═════ SOURCE MATERIAL

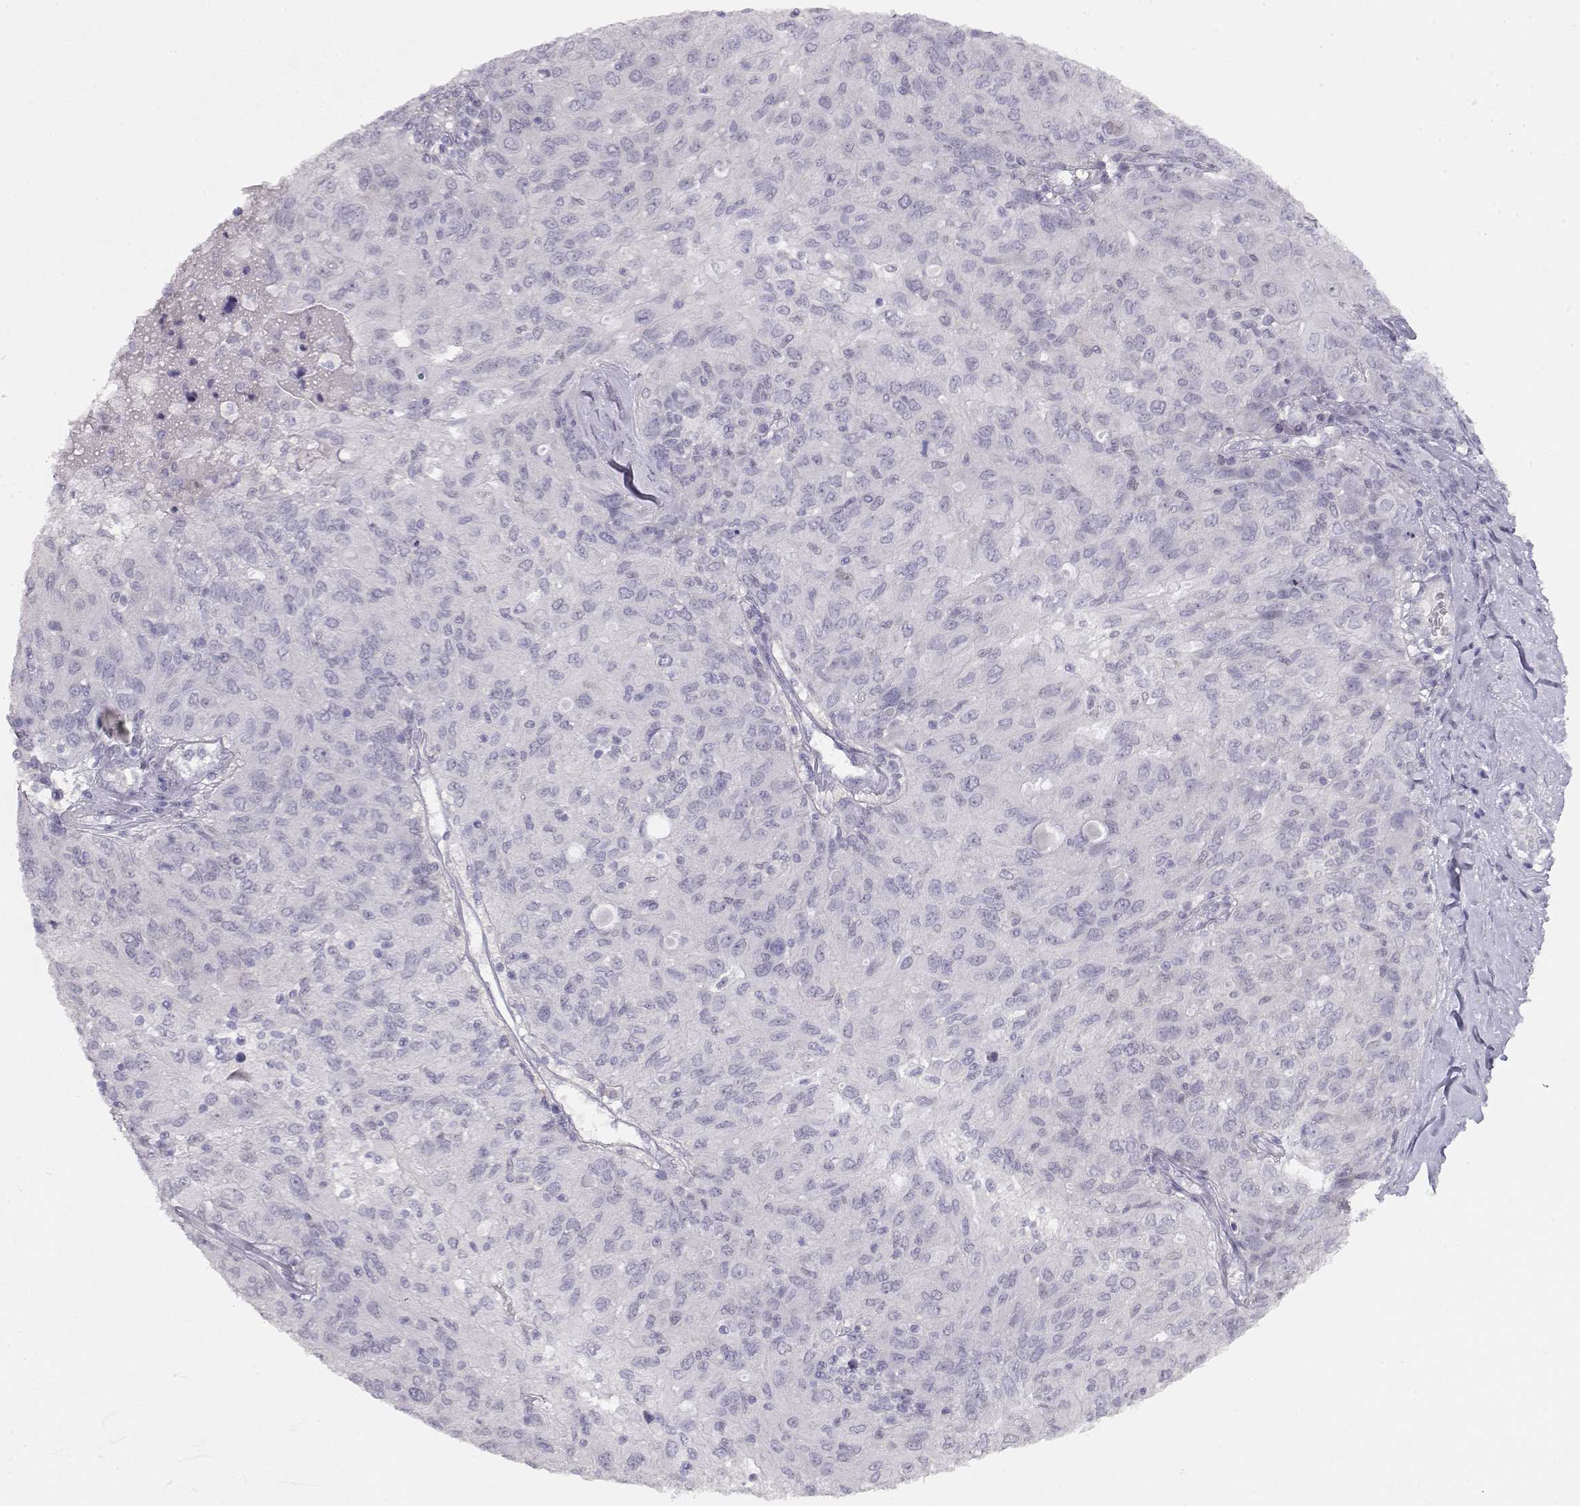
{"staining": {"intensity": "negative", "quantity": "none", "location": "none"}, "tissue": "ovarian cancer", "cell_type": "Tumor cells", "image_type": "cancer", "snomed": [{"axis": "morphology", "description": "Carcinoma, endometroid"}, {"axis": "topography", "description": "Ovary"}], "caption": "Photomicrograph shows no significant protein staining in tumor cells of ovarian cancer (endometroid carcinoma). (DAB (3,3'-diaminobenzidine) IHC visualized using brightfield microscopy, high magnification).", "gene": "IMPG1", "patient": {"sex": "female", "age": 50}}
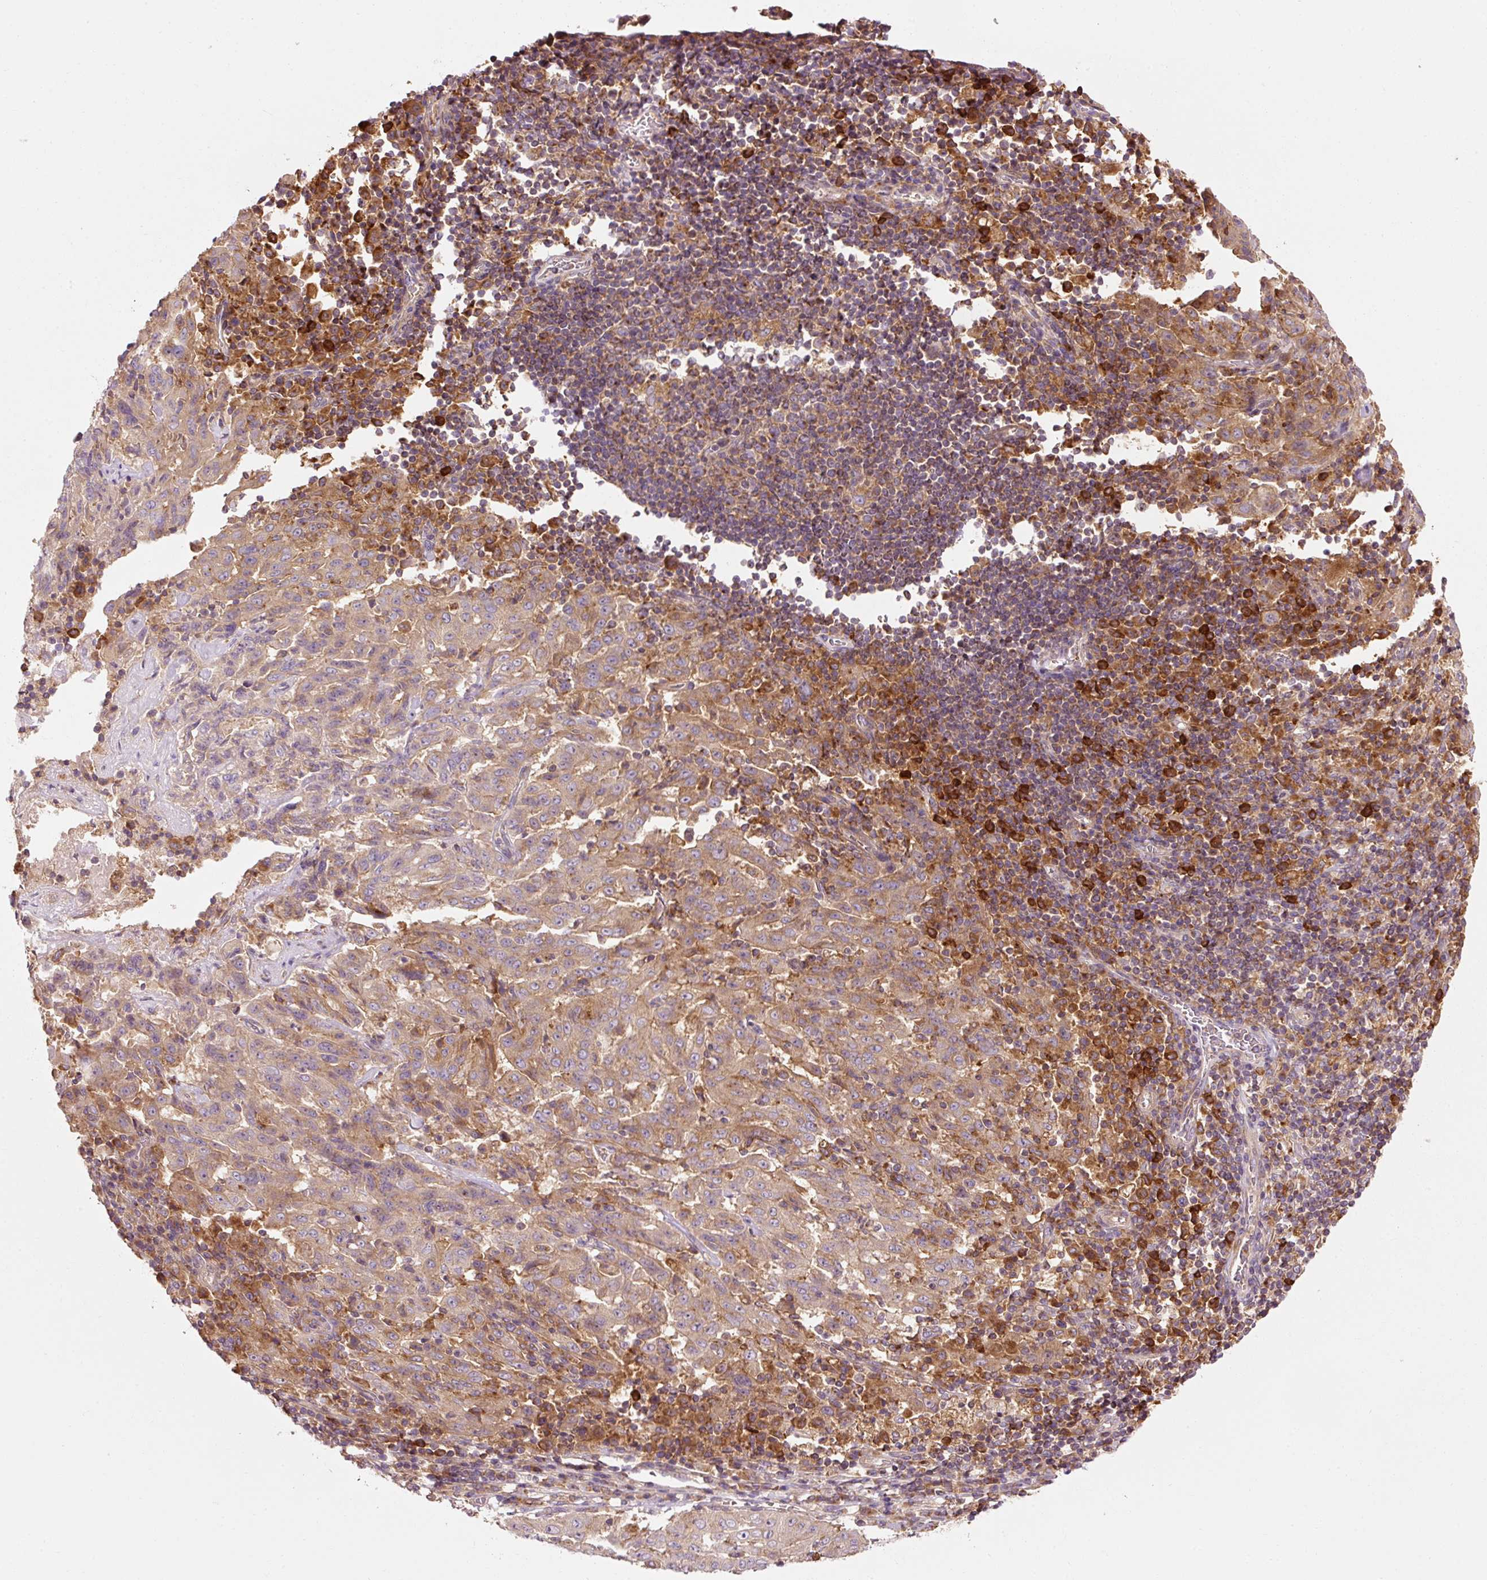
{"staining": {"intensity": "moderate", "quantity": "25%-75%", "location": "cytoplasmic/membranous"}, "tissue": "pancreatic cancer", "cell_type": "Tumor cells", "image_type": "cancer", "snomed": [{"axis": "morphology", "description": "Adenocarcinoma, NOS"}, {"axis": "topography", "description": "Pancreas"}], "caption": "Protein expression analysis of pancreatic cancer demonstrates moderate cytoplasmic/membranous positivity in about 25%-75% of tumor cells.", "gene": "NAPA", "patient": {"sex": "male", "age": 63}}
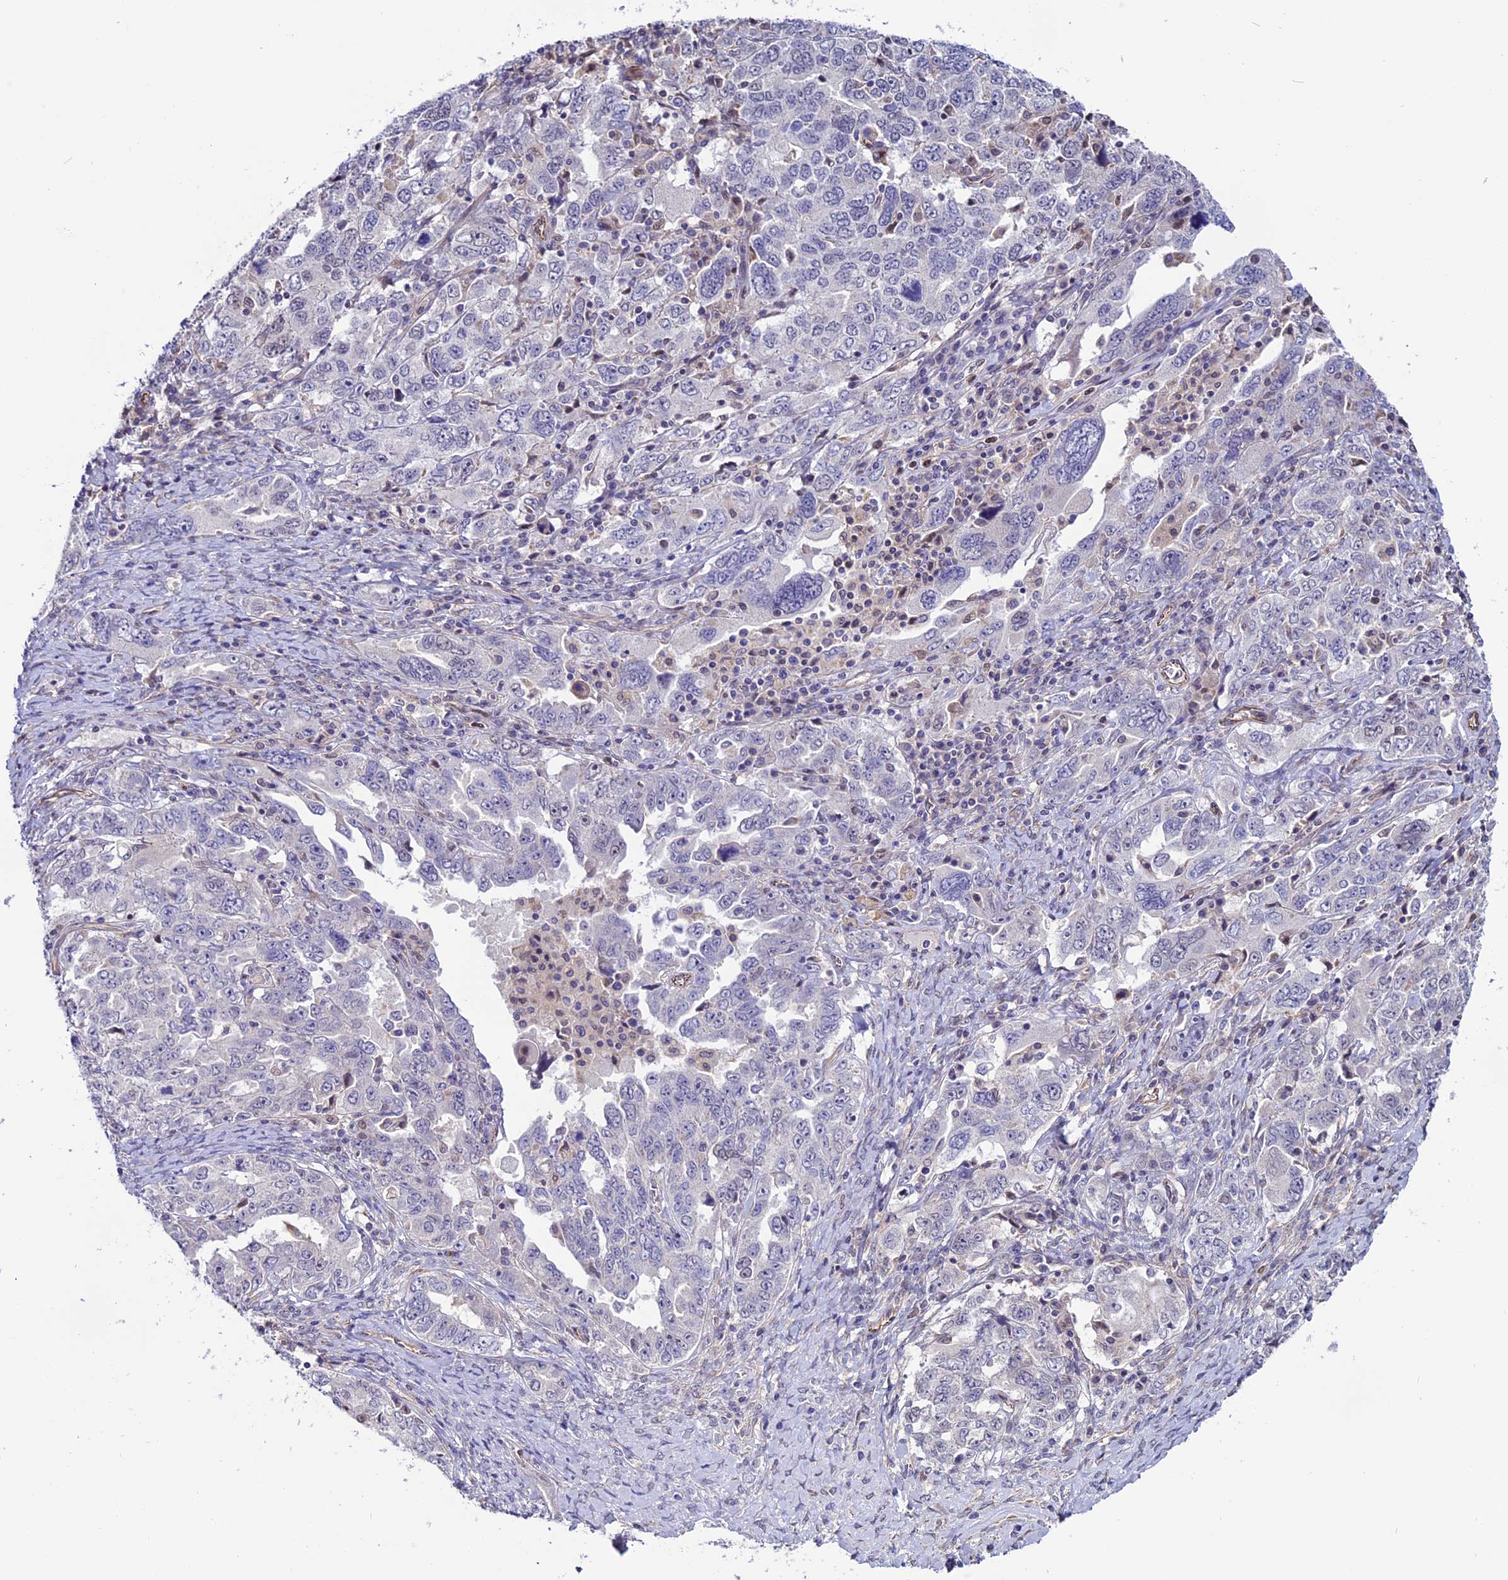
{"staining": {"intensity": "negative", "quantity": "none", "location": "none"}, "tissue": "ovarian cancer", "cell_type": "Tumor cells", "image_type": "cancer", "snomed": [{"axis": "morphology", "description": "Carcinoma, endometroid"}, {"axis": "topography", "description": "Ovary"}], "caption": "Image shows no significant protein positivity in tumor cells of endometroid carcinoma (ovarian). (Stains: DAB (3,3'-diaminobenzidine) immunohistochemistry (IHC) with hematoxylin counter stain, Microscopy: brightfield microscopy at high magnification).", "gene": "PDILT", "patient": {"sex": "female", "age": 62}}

══════════

> [YOUR OBJECTIVE] With the pictures omitted, give every line above again exactly.

> [EXPECTED ANSWER]
{"staining": {"intensity": "negative", "quantity": "none", "location": "none"}, "tissue": "ovarian cancer", "cell_type": "Tumor cells", "image_type": "cancer", "snomed": [{"axis": "morphology", "description": "Carcinoma, endometroid"}, {"axis": "topography", "description": "Ovary"}], "caption": "Photomicrograph shows no significant protein staining in tumor cells of ovarian cancer (endometroid carcinoma). (DAB (3,3'-diaminobenzidine) IHC visualized using brightfield microscopy, high magnification).", "gene": "IMPG1", "patient": {"sex": "female", "age": 50}}
{"staining": {"intensity": "moderate", "quantity": "25%-75%", "location": "cytoplasmic/membranous"}, "tissue": "pancreatic cancer", "cell_type": "Tumor cells", "image_type": "cancer", "snomed": [{"axis": "morphology", "description": "Adenocarcinoma, NOS"}, {"axis": "topography", "description": "Pancreas"}], "caption": "Protein expression analysis of pancreatic cancer demonstrates moderate cytoplasmic/membranous positivity in about 25%-75% of tumor cells.", "gene": "NAPA", "patient": {"sex": "male", "age": 63}}
{"staining": {"intensity": "negative", "quantity": "none", "location": "none"}, "tissue": "ovarian cancer", "cell_type": "Tumor cells", "image_type": "cancer", "snomed": [{"axis": "morphology", "description": "Carcinoma, endometroid"}, {"axis": "topography", "description": "Ovary"}], "caption": "Image shows no significant protein positivity in tumor cells of endometroid carcinoma (ovarian). (Stains: DAB (3,3'-diaminobenzidine) immunohistochemistry (IHC) with hematoxylin counter stain, Microscopy: brightfield microscopy at high magnification).", "gene": "PDILT", "patient": {"sex": "female", "age": 62}}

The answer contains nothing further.